### TEXTE FOURNI
═══
2.      L’échantillon des unités d’emballage à peser doit être représentatif de la déclaration. Il doit porter, au minimum, sur les quantités reprises ci-dessous:

Nombre d’unités d’emballage déclaré (par type d’emballage et par origine)

Nombre d’unités d’emballage à examiner

jusqu’à 400

de 401 à 700

de 701 à 1 000

de 1 001 à 2 000

plus de 2 000

5

7

10

13

15

Dans le cas où l’ensemble d’une cargaison fait l’objet d’une seule déclaration en douane, le service des douanes peut, sauf soupçon de fraude, baser le calcul de la masse nette sur un échantillonnage minimal de 15 unités d’emballage (de même type d’emballage et de même origine).

La masse nette est déterminée de la manière suivante:

–        après ouverture d’au moins une unité d’emballage, par détermination de la masse de l’emballage,

–        la masse reconnue de l’emballage sera admise pour tous les emballages de même type et sera déduite de la masse reconnue de l’ensemble des unités d’emballage pesées,

–        la masse moyenne établie par unité d’emballage de bananes, en fonction de la masse reconnue pour l’échantillon contrôlé sera admise comme base pour déterminer la masse nette des bananes faisant l’objet de la déclaration.»

 La réglementation relative aux ressources propres

10      Aux termes de l’article 2, paragraphe 1, sous b), de la décision 94/728/CE, Euratom du Conseil, du 31 octobre 1994, relative au système des ressources propres des Communautés européennes (JO L 293, p. 9), qui a pris effet au 1er janvier 1995, constituent des ressources propres inscrites au budget des Communautés européennes les recettes provenant, notamment, des «droits du tarif douanier commun et des autres droits établis ou à établir par les institutions des Communautés sur les échanges avec les pays non membres». Cette disposition a le même contenu que celui de l’article 2, paragraphe 1, sous b), de la décision 88/376/CEE, Euratom du Conseil, du 24 juin 1988, relative au système des ressources propres des Communautés (JO L 185, p. 24).

11      L’article 2, paragraphes 1 et 1 bis, du règlement n° 1552/89 prévoit:

«1.      Aux fins de l’application du présent règlement, un droit des Communautés sur les ressources propres visées à l’article 2 paragraphe 1 points a) et b) de la décision 88/376/CEE, Euratom est constaté dès que sont remplies les conditions prévues par la réglementation douanière en ce qui concerne la prise en compte du montant du droit et sa communication au redevable.

1 bis.          La date à retenir pour la constatation visée au paragraphe 1 est la date de la prise en compte prévue par la réglementation douanière.

[…]»

12      Aux termes de l’article 6, paragraphes 1 et 2, de ce règlement:

«1.      Une comptabilité des ressources propres est tenue auprès du [T]résor de chaque État membre ou de l’organisme désigné par chaque État membre et ventilée par nature de ressources.
═══
### INFORMATIONS FOURNIES
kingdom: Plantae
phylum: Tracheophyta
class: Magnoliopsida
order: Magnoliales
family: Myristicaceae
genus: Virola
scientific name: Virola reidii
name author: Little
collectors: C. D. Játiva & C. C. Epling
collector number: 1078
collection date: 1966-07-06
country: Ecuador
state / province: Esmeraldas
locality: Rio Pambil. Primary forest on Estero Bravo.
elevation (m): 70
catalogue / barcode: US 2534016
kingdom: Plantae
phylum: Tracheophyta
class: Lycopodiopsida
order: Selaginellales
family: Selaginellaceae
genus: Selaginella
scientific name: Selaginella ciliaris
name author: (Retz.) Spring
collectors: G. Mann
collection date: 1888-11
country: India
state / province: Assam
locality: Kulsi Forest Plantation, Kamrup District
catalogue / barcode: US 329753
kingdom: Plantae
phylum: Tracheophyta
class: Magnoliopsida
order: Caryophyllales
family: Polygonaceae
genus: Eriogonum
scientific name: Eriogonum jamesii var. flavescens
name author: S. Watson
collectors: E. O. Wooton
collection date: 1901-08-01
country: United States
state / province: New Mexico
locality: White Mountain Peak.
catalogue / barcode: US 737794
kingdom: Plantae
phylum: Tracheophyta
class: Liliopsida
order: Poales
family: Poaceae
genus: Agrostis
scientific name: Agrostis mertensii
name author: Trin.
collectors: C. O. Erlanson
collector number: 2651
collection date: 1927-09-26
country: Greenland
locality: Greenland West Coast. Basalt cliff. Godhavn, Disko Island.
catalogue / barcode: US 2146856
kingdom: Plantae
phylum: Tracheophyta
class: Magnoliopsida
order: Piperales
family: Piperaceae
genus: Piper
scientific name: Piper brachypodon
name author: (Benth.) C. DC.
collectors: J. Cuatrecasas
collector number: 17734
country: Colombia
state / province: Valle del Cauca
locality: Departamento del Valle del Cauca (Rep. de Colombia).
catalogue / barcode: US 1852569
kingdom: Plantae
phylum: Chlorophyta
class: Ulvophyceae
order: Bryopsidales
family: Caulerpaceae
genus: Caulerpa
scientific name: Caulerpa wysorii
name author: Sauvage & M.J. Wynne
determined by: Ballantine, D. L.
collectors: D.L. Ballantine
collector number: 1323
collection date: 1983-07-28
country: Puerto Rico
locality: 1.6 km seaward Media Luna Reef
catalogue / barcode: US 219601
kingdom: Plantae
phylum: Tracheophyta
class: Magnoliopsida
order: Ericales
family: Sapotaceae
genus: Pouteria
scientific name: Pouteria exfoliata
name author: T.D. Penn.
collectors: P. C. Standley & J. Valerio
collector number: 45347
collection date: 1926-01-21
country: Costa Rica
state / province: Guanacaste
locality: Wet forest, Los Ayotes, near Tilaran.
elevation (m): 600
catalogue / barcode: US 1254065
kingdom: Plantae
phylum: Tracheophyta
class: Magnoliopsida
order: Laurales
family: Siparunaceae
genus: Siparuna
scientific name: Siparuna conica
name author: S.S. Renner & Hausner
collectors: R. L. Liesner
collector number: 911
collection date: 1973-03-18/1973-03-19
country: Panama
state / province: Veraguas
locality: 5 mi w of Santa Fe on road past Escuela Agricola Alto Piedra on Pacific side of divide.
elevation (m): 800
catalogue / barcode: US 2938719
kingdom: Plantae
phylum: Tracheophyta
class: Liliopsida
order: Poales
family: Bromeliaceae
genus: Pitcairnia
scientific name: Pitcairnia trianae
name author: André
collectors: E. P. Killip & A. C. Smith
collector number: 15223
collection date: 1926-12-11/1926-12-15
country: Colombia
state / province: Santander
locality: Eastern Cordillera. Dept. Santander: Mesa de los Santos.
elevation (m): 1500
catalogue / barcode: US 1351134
═══
### PARTIES DE L'EXERCICE
1 - Relevez toutes les tranches du nombre d'unités d'emballage déclaré que donne le tableau du texte fourni.
2 - D'après le texte fourni, à quelle date la décision 94/728/CE, Euratom du Conseil a-t-elle pris effet ?
3 - Recopiez le passage du texte fourni qui commence par « 12      Aux termes de » et se termine par « nature de ressources. ».

### RÉPONSES PAR CONSIGNE
1 -
- jusqu'à 400
- de 401 à 700
- de 701 à 1 000
- de 1 001 à 2 000
- plus de 2 000

2 - Au 1er janvier 1995.

3 -
12      Aux termes de l’article 6, paragraphes 1 et 2, de ce règlement:

«1.      Une comptabilité des ressources propres est tenue auprès du [T]résor de chaque État membre ou de l’organisme désigné par chaque État membre et ventilée par nature de ressources.